Gandhi has asserted his party’s objectives of using a caste census to recast resources, and reportedly dropped hints about a financial survey of ownership of wealth. In the process, he’s set off a lot of chatter about the party’s intent. This was further fuelled by a statement by Sam Pitroda, chairman of the Indian Overseas Congress, in which he batted for an inheritance tax.
Importantly, such a tax has not found a place in the party’s manifesto. The Congress swiftly distanced itself from Pitroda’s statement.
For many with a longer historical arc, this may seem like a re-radicalisation, stemming from the directive principle of Article 39(c) which caused a lot of debates and bitter contentions in the first three decades of the new republic. But is the Congress as a party endorsing this line with the same thrust?
Over the last few months, the party has seemed a bit more circumspect than Gandhi’s rhetoric may suggest. In October 2023, for instance, the Congress Working Committee resolution stated the aim of the census in terms that weren’t very different from what had been pitched by the state-wide caste census in Bihar earlier that year. It declared that a “nationwide caste census will reveal an accurate picture of the socio-economic position of communities across the country and provide a sound, data-driven basis for policies to strengthen the foundations of social justice and ensure inclusive development”.

◆ ◆ ◆ ◆ ◆ ◆ ◆

REQUEST A: Write out the saved entries again, substituting "Automatic" for every "Auto" and keeping all else unchanged.

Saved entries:
◆ ◆ ◆ ◆ ◆ ◆ ◆

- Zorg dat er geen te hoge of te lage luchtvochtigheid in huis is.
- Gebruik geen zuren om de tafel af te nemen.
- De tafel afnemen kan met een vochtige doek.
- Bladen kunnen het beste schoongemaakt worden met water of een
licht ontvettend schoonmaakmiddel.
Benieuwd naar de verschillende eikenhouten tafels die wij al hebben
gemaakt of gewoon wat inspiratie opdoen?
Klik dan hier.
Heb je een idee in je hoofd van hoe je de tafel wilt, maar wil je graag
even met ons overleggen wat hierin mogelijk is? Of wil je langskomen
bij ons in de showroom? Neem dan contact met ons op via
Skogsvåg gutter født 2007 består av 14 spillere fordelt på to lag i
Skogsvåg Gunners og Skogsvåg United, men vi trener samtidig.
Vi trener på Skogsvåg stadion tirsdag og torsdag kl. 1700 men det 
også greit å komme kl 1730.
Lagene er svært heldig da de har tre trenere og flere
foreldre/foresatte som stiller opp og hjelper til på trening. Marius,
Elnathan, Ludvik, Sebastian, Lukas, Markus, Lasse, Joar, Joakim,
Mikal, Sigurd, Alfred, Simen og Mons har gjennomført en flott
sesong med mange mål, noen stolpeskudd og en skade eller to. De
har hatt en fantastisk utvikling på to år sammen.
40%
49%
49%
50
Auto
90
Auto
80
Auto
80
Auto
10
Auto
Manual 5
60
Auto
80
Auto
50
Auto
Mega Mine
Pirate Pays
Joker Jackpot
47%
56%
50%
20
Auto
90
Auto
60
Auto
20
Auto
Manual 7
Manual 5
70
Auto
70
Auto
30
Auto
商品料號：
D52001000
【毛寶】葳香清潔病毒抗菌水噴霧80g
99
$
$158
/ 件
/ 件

◆ ◆ ◆ ◆ ◆ ◆ ◆

REQUEST B: Decide whether each statement below agrees with the passage about the caste census, answering yes or no and quoting the words that settle it: (i) An inheritance tax is part of the party's manifesto. (ii) Sam Pitroda chairs the Indian Overseas Congress. (iii) The Congress Working Committee resolution on the census came in October 2023.

FINAL ANSWER A:
- Zorg dat er geen te hoge of te lage luchtvochtigheid in huis is.
- Gebruik geen zuren om de tafel af te nemen.
- De tafel afnemen kan met een vochtige doek.
- Bladen kunnen het beste schoongemaakt worden met water of een
licht ontvettend schoonmaakmiddel.
Benieuwd naar de verschillende eikenhouten tafels die wij al hebben
gemaakt of gewoon wat inspiratie opdoen?
Klik dan hier.
Heb je een idee in je hoofd van hoe je de tafel wilt, maar wil je graag
even met ons overleggen wat hierin mogelijk is? Of wil je langskomen
bij ons in de showroom? Neem dan contact met ons op via
Skogsvåg gutter født 2007 består av 14 spillere fordelt på to lag i
Skogsvåg Gunners og Skogsvåg United, men vi trener samtidig.
Vi trener på Skogsvåg stadion tirsdag og torsdag kl. 1700 men det 
også greit å komme kl 1730.
Lagene er svært heldig da de har tre trenere og flere
foreldre/foresatte som stiller opp og hjelper til på trening. Marius,
Elnathan, Ludvik, Sebastian, Lukas, Markus, Lasse, Joar, Joakim,
Mikal, Sigurd, Alfred, Simen og Mons har gjennomført en flott
sesong med mange mål, noen stolpeskudd og en skade eller to. De
har hatt en fantastisk utvikling på to år sammen.
40%
49%
49%
50
Automatic
90
Automatic
80
Automatic
80
Automatic
10
Automatic
Manual 5
60
Automatic
80
Automatic
50
Automatic
Mega Mine
Pirate Pays
Joker Jackpot
47%
56%
50%
20
Automatic
90
Automatic
60
Automatic
20
Automatic
Manual 7
Manual 5
70
Automatic
70
Automatic
30
Automatic
商品料號：
D52001000
【毛寶】葳香清潔病毒抗菌水噴霧80g
99
$
$158
/ 件
/ 件

FINAL ANSWER B:
(i) No: "such a tax has not found a place in the party’s manifesto."
(ii) Yes: "Sam Pitroda, chairman of the Indian Overseas Congress"
(iii) Yes: "In October 2023, for instance, the Congress Working Committee resolution stated the aim of the census"